■ What you need to do
Return all of the data below verbatim and exclude every picture.

[Electronics engineering source data]
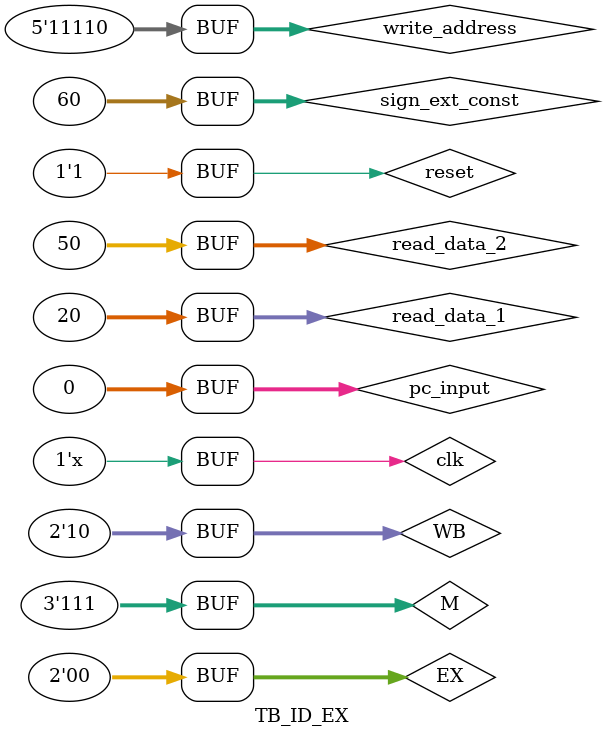
<source format=v>
`timescale 1ns / 1ps


module TB_ID_EX;

	// Inputs
	reg clk;
	reg reset;
	reg [31:0] pc_input;
	reg [31:0] read_data_1;
	reg [31:0] read_data_2;
	reg [31:0] sign_ext_const;
	reg [4:0] write_address;
	reg [0:1] WB;
	reg [0:2] M;
	reg [0:1] EX;

	// Outputs
	wire [166:0] ID_EX;

	// Instantiate the Unit Under Test (UUT)
	ID_EX_Register uut (
		.clk(clk), 
		.reset(reset), 
		.pc_input(pc_input), 
		.read_data_1(read_data_1), 
		.read_data_2(read_data_2), 
		.sign_ext_const(sign_ext_const), 
		.write_address(write_address), 
		.ID_EX(ID_EX), 
		.WB(WB), 
		.M(M), 
		.EX(EX)
	);
	always #100 clk=~clk;

	initial begin
		// Initialize Inputs
		clk = 0;
		reset = 1;
		pc_input = 0;
		read_data_1 = 0;
		read_data_2 = 0;
		sign_ext_const = 0;
		write_address = 0;
		WB = 0;
		M = 0;
		EX = 0;

		// Wait 100 ns for global reset to finish
		#100;
		
		pc_input = 0;
		read_data_1 = 20;
		read_data_2 = 50;
		sign_ext_const = 60;
		write_address = 30;
		WB = 10;
		M = 111;
		EX = 00;

		// Wait 100 ns for global reset to finish
		#100;
        
		// Add stimulus here

	end
      
endmodule


</source>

■ Response below
<source format=v>
`timescale 1ns / 1ps


module TB_ID_EX;

	// Inputs
	reg clk;
	reg reset;
	reg [31:0] pc_input;
	reg [31:0] read_data_1;
	reg [31:0] read_data_2;
	reg [31:0] sign_ext_const;
	reg [4:0] write_address;
	reg [0:1] WB;
	reg [0:2] M;
	reg [0:1] EX;

	// Outputs
	wire [166:0] ID_EX;

	// Instantiate the Unit Under Test (UUT)
	ID_EX_Register uut (
		.clk(clk), 
		.reset(reset), 
		.pc_input(pc_input), 
		.read_data_1(read_data_1), 
		.read_data_2(read_data_2), 
		.sign_ext_const(sign_ext_const), 
		.write_address(write_address), 
		.ID_EX(ID_EX), 
		.WB(WB), 
		.M(M), 
		.EX(EX)
	);
	always #100 clk=~clk;

	initial begin
		// Initialize Inputs
		clk = 0;
		reset = 1;
		pc_input = 0;
		read_data_1 = 0;
		read_data_2 = 0;
		sign_ext_const = 0;
		write_address = 0;
		WB = 0;
		M = 0;
		EX = 0;

		// Wait 100 ns for global reset to finish
		#100;
		
		pc_input = 0;
		read_data_1 = 20;
		read_data_2 = 50;
		sign_ext_const = 60;
		write_address = 30;
		WB = 10;
		M = 111;
		EX = 00;

		// Wait 100 ns for global reset to finish
		#100;
        
		// Add stimulus here

	end
      
endmodule


</source>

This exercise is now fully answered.